On the other hand, the current feminist litany of complaint about ‘too many men’ either as actors, producers and writers has one major flaw; the market. Women can act, produce and write as well as any man, there is no question about that. Whether they can sell a heavily pro-feminist end product, or even if a mass market for such a product exists, is another question entirely. Wonder Woman worked, but only because of the strong female lead, long-established character and story. Which is interesting, as the comic books the character was culled from were written by a man, Dr. William Moulton Marston with an all male scriptwriting team on the movie. Hmm.

Yet women writers get rich from various projects. Margaret Mitchell wrote ‘Gone with the wind’. Harper Lee wrote ‘To kill a mockingbird’. J K Rowling isn’t exactly impecunious from the Harry Potter movies and associated merchandising to name but three. And there have been many others. Yet still the endless “It’s not fair we’re being repressed by horrible white men and their patriarchy!” Whining. Yet there are many successful female agents and one particular casting Director who works (Her name has slipped my mind for the moment) for Jerry Bruckheimer and gets credited in many major movies and TV series (Including Star Trek, the next Generation) from the last two decades. Don’t take my word for it. Watch the credits after a movie and look for specifically female names. There are more than you’d think, and they’ve all earned their stripes. Same as all the men.
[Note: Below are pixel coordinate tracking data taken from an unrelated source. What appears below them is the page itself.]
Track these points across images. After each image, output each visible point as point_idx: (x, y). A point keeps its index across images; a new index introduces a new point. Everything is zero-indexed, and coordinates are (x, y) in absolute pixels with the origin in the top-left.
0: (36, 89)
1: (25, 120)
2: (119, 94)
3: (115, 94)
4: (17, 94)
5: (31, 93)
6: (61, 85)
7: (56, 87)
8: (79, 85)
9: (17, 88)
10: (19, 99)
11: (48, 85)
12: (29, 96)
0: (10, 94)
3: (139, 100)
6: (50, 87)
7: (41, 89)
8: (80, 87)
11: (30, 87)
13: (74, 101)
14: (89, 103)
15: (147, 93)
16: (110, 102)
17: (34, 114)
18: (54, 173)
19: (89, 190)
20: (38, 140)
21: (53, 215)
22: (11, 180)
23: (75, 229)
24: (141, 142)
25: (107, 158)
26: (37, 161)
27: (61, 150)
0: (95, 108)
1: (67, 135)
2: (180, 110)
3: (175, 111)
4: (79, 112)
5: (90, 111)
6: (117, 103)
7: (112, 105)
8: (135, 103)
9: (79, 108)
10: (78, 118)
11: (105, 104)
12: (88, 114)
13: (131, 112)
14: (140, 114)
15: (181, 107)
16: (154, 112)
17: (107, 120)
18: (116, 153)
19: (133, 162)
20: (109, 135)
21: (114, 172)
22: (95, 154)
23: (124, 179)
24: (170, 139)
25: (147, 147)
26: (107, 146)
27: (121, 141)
This is because everything Hollywood puts out is driven by the market. Because if people like an idea they will go to see it, pay for their theatre tickets, buy the DVD’s and the movie or TV show will make lots of money, then the Producers and Distributors will be looking to fund another to make even more money. If an idea isn’t popular, then it will graunch and the likelihood is that particular writer or team will not make any more, regardless of sex. Simply because no one likes losing money. There’s no patriarchy involved. Just dollars.
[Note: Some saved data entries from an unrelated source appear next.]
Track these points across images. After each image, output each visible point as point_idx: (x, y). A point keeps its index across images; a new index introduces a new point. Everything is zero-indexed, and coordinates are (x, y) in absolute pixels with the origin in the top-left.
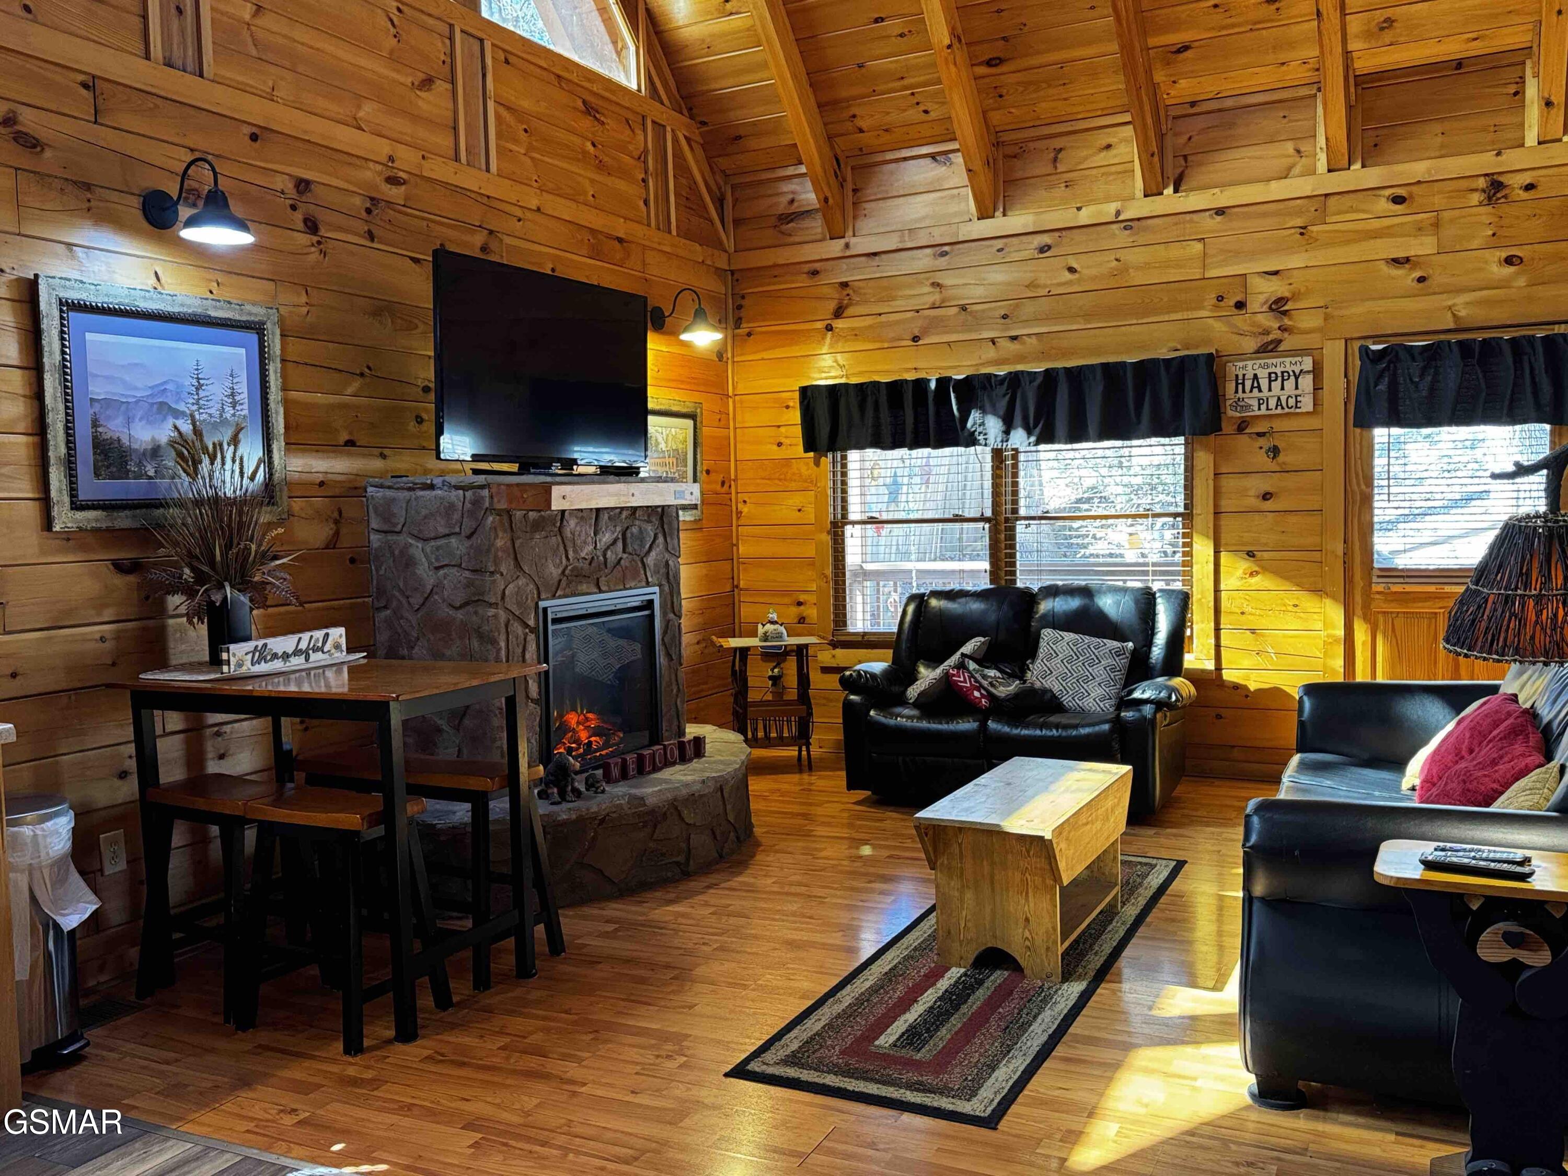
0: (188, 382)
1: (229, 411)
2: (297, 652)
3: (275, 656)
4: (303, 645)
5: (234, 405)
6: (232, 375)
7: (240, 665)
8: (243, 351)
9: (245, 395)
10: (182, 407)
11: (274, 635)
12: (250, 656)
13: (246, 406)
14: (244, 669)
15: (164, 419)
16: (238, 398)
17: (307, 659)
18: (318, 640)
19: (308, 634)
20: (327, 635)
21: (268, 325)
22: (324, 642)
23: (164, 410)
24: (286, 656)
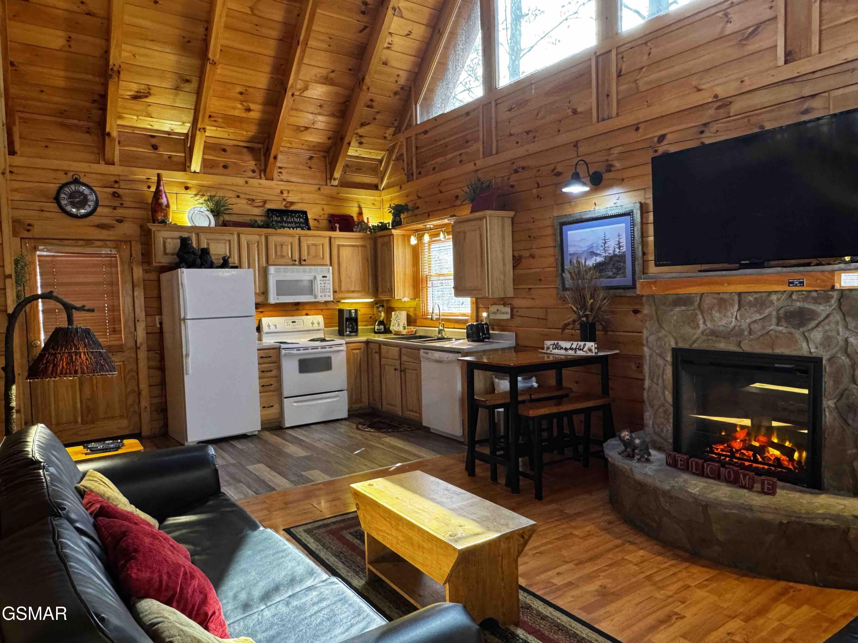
0: (601, 242)
1: (617, 250)
2: (571, 349)
3: (562, 348)
4: (574, 346)
5: (619, 248)
6: (619, 236)
7: (548, 348)
8: (624, 225)
9: (624, 243)
10: (598, 252)
11: (562, 340)
12: (551, 346)
13: (625, 248)
14: (548, 352)
15: (592, 257)
16: (621, 244)
17: (575, 352)
18: (580, 346)
19: (576, 343)
20: (585, 344)
21: (635, 211)
22: (583, 348)
23: (593, 254)
24: (566, 349)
The truth is that a big movie project takes years of concerted effort, even for established Writers, Directors and Producers. A hit is a hit is a hit, and it doesn’t matter if you’re whatever race or religion, male, female or one of the thirty or so recently invented ‘genders’ – if the idea isn’t a ‘sell’ the likelihood is that you won’t be asked to make another. Or even get in on the ground floor. If there’s a ground floor left when all the Weinsteins etc have finished coming home to roost.

Anyway, for me that’s rather academic. My path to the fabled land of Oz lies wide open. Australian dollars obtained. Ferry booked. Airport parking booked and paid for. Maple Leaf lounge (The VIP bit at YVR) booked and paid for. Tickets, visa’s and passports. Flights sorted. Hotels and cars all good to go. Friends and relatives eagerly awaiting our arrival. Christmas presents packed along with my best silk shirts and other lightweight clothes for those sultry climes. All we have to do is make sure the house is properly cleaned and shut down for our return in January.

Not much else for me to do but practice saying “G’day.”

Update: Sorry about the cookery video instead of the documentary I mentioned. Situation remedied. No idea how that one happened.